*DOCUMENT TEXT*:

====

Skip to content

Data Validation

Catch data quality issues before they corrupt your backtest results.

DataValidator

Validate a pandas DataFrame:

import pandas as pd
from replaybt import DataValidator

df = pd.read_csv("ETH_1m.csv", parse_dates=["timestamp"])
validator = DataValidator(df, symbol="ETH", timeframe="1m")

issues = validator.validate()
print(validator.report())

Checks Performed

Check Severity What it catches
Missing columns ERROR OHLCV columns not present
Duplicate timestamps ERROR Same timestamp appears twice
Time gaps WARNING Missing bars in the sequence
OHLC violations WARNING High < Low, Open/Close outside High/Low range
Negative values ERROR Negative prices or volume
Zero values WARNING Zero prices (volume can be zero)

DataIssue

Each issue returned has:

issue.severity   # "ERROR", "WARNING", "INFO"
issue.check      # issue type identifier
issue.message    # human-readable description
issue.row_index  # row where issue occurs (if applicable)
issue.timestamp  # timestamp of the row (if applicable)

====

*EXTRACTED RECORDS*:
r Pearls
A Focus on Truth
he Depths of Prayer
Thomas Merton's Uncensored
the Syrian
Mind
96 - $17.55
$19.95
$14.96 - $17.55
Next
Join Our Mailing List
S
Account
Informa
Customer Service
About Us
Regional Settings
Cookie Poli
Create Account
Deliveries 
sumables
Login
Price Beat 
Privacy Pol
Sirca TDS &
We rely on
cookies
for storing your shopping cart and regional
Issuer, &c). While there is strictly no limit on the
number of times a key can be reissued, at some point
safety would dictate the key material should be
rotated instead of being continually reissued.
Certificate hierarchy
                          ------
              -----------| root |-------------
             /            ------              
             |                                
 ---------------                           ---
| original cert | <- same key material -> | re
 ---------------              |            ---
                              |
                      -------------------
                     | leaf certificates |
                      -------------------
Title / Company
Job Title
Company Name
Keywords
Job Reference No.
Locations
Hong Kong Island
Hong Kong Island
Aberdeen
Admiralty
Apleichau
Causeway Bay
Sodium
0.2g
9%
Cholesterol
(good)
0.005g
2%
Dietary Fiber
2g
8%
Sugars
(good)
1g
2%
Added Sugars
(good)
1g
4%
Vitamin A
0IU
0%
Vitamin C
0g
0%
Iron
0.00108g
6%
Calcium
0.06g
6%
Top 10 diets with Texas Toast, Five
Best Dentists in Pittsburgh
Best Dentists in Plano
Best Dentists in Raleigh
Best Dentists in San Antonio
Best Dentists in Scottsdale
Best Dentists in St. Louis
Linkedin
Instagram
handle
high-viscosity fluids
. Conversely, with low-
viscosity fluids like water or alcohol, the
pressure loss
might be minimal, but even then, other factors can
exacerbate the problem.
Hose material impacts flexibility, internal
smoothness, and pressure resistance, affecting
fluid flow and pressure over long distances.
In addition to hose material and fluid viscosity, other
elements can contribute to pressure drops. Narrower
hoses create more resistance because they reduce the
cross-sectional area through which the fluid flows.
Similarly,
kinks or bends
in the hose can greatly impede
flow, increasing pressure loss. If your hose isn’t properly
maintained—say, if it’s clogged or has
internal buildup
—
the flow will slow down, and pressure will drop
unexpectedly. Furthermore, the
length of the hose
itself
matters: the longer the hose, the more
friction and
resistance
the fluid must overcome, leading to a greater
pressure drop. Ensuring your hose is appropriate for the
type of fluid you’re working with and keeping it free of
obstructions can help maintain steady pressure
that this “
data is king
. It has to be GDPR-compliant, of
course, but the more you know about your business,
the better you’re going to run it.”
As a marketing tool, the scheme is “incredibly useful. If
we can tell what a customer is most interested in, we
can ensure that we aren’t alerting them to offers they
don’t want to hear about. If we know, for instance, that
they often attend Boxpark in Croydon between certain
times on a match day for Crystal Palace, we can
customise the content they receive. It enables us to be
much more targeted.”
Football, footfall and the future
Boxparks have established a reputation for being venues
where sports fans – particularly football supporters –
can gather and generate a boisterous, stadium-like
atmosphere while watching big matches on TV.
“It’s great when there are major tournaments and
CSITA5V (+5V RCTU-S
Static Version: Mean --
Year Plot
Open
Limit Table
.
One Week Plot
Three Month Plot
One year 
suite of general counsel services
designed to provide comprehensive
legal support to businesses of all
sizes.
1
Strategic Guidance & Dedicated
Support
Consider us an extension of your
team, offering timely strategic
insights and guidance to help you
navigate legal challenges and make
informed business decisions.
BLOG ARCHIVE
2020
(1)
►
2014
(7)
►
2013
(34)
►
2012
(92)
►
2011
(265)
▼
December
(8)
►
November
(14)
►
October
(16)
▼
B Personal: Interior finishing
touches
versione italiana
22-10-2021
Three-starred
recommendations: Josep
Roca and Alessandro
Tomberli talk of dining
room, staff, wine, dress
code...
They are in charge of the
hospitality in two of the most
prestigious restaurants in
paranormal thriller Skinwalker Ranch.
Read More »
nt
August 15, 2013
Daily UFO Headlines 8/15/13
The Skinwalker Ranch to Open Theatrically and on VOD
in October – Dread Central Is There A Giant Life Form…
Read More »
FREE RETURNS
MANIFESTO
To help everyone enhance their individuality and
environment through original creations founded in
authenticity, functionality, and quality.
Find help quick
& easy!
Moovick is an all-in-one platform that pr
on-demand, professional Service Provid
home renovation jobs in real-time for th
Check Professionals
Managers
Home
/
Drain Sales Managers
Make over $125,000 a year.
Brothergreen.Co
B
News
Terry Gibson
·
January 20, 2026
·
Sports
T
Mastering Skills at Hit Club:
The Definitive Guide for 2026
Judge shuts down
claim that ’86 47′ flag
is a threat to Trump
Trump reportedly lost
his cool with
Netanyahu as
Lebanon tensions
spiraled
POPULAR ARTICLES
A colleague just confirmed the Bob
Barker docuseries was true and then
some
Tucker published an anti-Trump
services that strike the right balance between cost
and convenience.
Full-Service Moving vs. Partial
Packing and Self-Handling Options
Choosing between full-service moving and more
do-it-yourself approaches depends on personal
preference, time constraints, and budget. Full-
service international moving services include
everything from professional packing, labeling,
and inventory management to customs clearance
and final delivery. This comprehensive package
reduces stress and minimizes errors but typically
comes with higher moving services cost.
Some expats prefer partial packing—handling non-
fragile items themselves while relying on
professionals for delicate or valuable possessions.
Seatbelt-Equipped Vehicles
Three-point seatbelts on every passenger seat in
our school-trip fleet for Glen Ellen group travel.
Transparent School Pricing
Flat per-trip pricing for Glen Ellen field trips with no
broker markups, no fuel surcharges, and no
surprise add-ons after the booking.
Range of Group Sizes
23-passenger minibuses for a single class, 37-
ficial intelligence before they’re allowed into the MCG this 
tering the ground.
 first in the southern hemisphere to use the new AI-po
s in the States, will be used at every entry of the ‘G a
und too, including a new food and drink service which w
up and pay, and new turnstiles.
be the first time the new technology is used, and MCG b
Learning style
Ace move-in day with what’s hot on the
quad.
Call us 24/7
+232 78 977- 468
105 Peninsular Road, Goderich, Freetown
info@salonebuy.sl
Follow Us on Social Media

====

*TASKS TO COMPLETE*:
1) Select each line in the records above that contains the word "viscosity".
2) Please go on with the data validation page above, starting after its last line.

*ANSWERS TO EACH TASK*:
1)
high-viscosity fluids
viscosity fluids like water or alcohol, the
In addition to hose material and fluid viscosity, other

2)
ValidatedProvider

Wrap any provider to validate bars on the fly:

from replaybt import ValidatedProvider, CSVProvider

data = ValidatedProvider(
    inner=CSVProvider("ETH_1m.csv", symbol_name="ETH"),
    stop_on_error=False,  # True = raise on first ERROR
)

# Issues are logged as bars are yielded
engine = BacktestEngine(strategy=my_strategy, data=data, config=config)
results = engine.run()

Convenience Functions

from replaybt import validate_dataframe, validate_provider

# Validate a DataFrame directly
issues = validate_dataframe(df, symbol="ETH", timeframe="1m")

# Validate a provider
issues = validate_provider(CSVProvider("ETH_1m.csv"), symbol="ETH")